Prince Harry has been ordered to explain himself after the publisher of The Sun said the royal “deliberately destroyed” potential evidence related to his phone hacking suit against the tabloid, The Telegraph reports.
At a hearing yesterday, June 27, a lawyer for News Group Newspapers (which is owned by Rupert Murdoch) accused Harry of deleting drafts of his memoir, Spare, as well as communications with his ghostwriter, J.R. Moehringer, that might be relevant to the ongoing lawsuit. NGN was seeking a potential trove of information — including emails and texts, plus material on two encrypted hard drives — that they said would’ve been generated after the suit against NGN was brought in 2019. (Harry is one of over 40 people involved in the case, which is set to officially begin next January).
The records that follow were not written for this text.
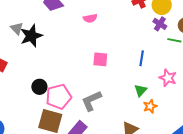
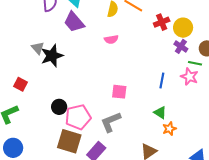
pink square: (100, 59) -> (119, 92), moved
pink star: (168, 78) -> (189, 77), moved
green triangle: (141, 90) -> (160, 112), turned -40

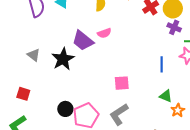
purple trapezoid: (74, 22) -> (83, 41), moved
black star: (52, 56) -> (63, 59), moved

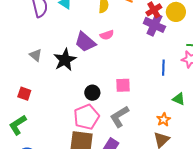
purple cross: (174, 27) -> (154, 25), moved, size x1.5
green triangle: (166, 96) -> (179, 99), moved
black circle: (65, 109) -> (92, 93), moved
orange star: (178, 110) -> (164, 120), moved

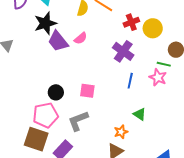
purple cross: (154, 25) -> (123, 51), moved
pink semicircle: (107, 35) -> (81, 38), turned -32
black star: (65, 60) -> (45, 23), moved

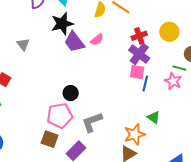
red cross: (131, 22) -> (139, 36), moved
pink square: (87, 91) -> (137, 72), moved
orange star: (121, 132) -> (135, 134), size x1.5
brown square: (36, 139) -> (50, 139), size x0.7

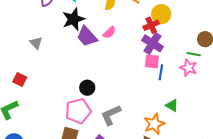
yellow circle: (169, 32) -> (161, 14), moved

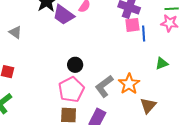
green triangle: (172, 105) -> (162, 63), turned -40
orange star: (154, 124) -> (129, 84), moved

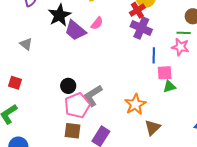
pink square: (132, 25) -> (165, 73), moved
black circle: (75, 65) -> (68, 86), moved
gray L-shape: (104, 86) -> (93, 96), moved

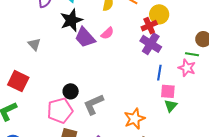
red square: (15, 83) -> (18, 81), size x1.5
green triangle: (169, 87) -> (171, 106), turned -40
pink pentagon: (77, 105) -> (60, 111), moved

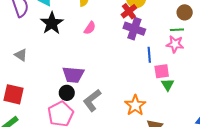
purple trapezoid: (85, 37) -> (73, 75), moved, turned -30

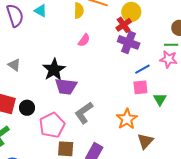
black star: (52, 23) -> (54, 70), moved
blue line: (149, 55) -> (142, 69), turned 63
pink square: (162, 71) -> (140, 87), moved
black circle: (67, 93) -> (27, 108), moved

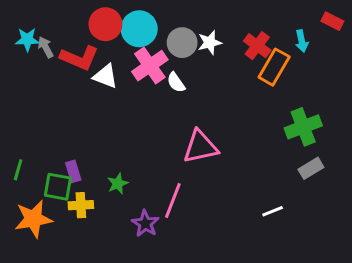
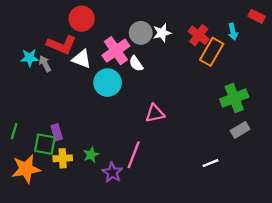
cyan circle: (139, 29) -> (108, 83), moved
cyan star: (27, 40) -> (30, 58), moved
gray arrow: (46, 47) -> (45, 64), moved
pink triangle: (201, 147) -> (155, 113), size x0.7
green star: (118, 184) -> (91, 155), moved

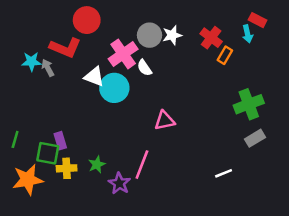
red rectangle: (257, 16) -> (258, 20), moved
orange rectangle: (212, 52) -> (225, 55), size x0.6
white triangle: (82, 59) -> (94, 77), moved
The judge overseeing the case, Justice Timothy Fancourt, agreed with NGN’s lawyer, saying there was “troubling evidence that a large number of potentially relevant documents and confidential messages between the Duke and the ghostwriter of Spare were destroyed sometime between 2021 and 2023, well after this claim was underway.”
Fancourt said the Duke of Sussex and his legal team must try to retrieve the messages between the lawyer and Moehringer. He also said they must get in touch with other royal family officials and ask them to submit any records of communication with Harry.
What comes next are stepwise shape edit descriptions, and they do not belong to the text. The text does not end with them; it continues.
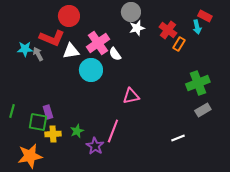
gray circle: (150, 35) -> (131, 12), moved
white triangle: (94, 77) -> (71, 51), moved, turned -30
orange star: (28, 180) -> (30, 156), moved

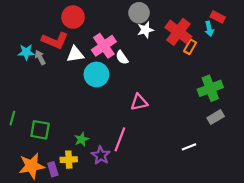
red cross: (168, 30) -> (178, 32), size x1.4
purple rectangle: (48, 112) -> (53, 169), moved
yellow cross: (53, 134) -> (69, 160), moved

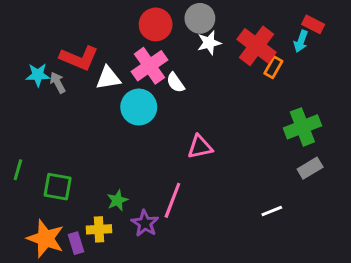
red circle: (73, 17) -> (156, 24), moved
cyan arrow: (209, 29) -> (301, 41), turned 32
orange star: (32, 166) -> (45, 239), turned 30

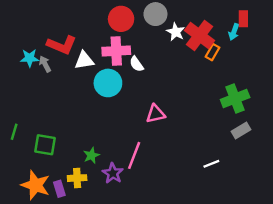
red rectangle: (313, 24) -> (243, 19), turned 63
white star: (209, 43) -> (176, 32), moved, turned -30
pink cross: (149, 66) -> (116, 51), turned 32

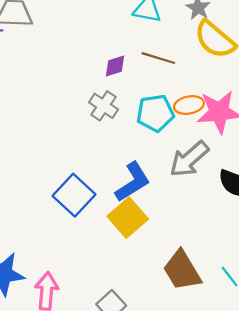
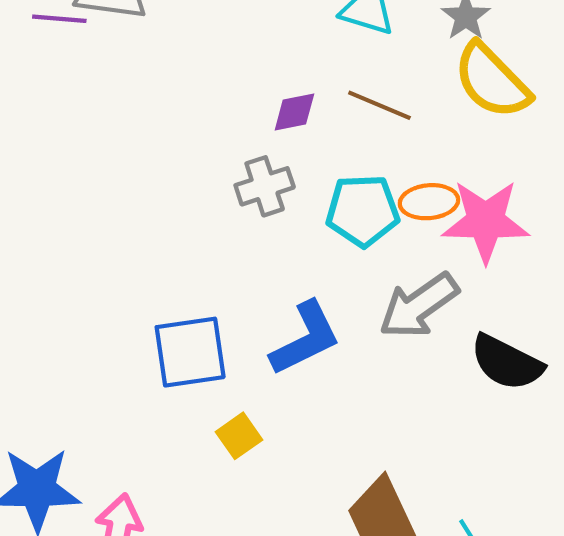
gray cross: (104, 106) -> (265, 186), turned 32
blue square: (74, 195) -> (190, 352), turned 33
yellow square: (128, 218) -> (239, 436), moved, size x0.6

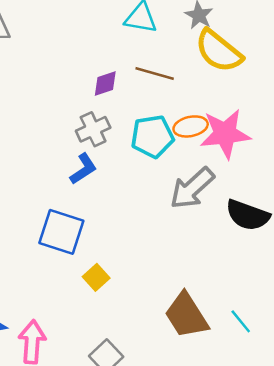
blue L-shape: (305, 338) -> (83, 169), moved, size x0.7
blue square: (190, 352) -> (61, 232), turned 33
Harry’s lawyer, David Sherborne, defended the royal’s disclosure practices up to this point, filing court papers that accused NGN of a “transparent old-fashioned fishing expedition” (via People). Sherborne said Harry had “conducted extensive searches, going above and beyond his obligations,” including scouring his home in California and checking with the “Royal Household” about potentially relevant docs. Sherborne also noted that several old email addresses Harry used (including one called “bazasales69@hotmail.com”) were no longer accessible.
“NGN’s tactical and sluggish approach to disclosure wholly undermines the deliberately sensational assertion that [the Duke of Sussex] has not properly carried out the disclosure exercise,” Sherborne wrote. “This is untrue.”
But Justice Fancourt was not swayed, saying the lack of documentation handed over by Harry so far was “rather remarkable” and “cause for concern.”
He added: “It seems to me inherently likely that matters would have been said which relate to the parts of Spare in which unlawful information gathering is discussed.”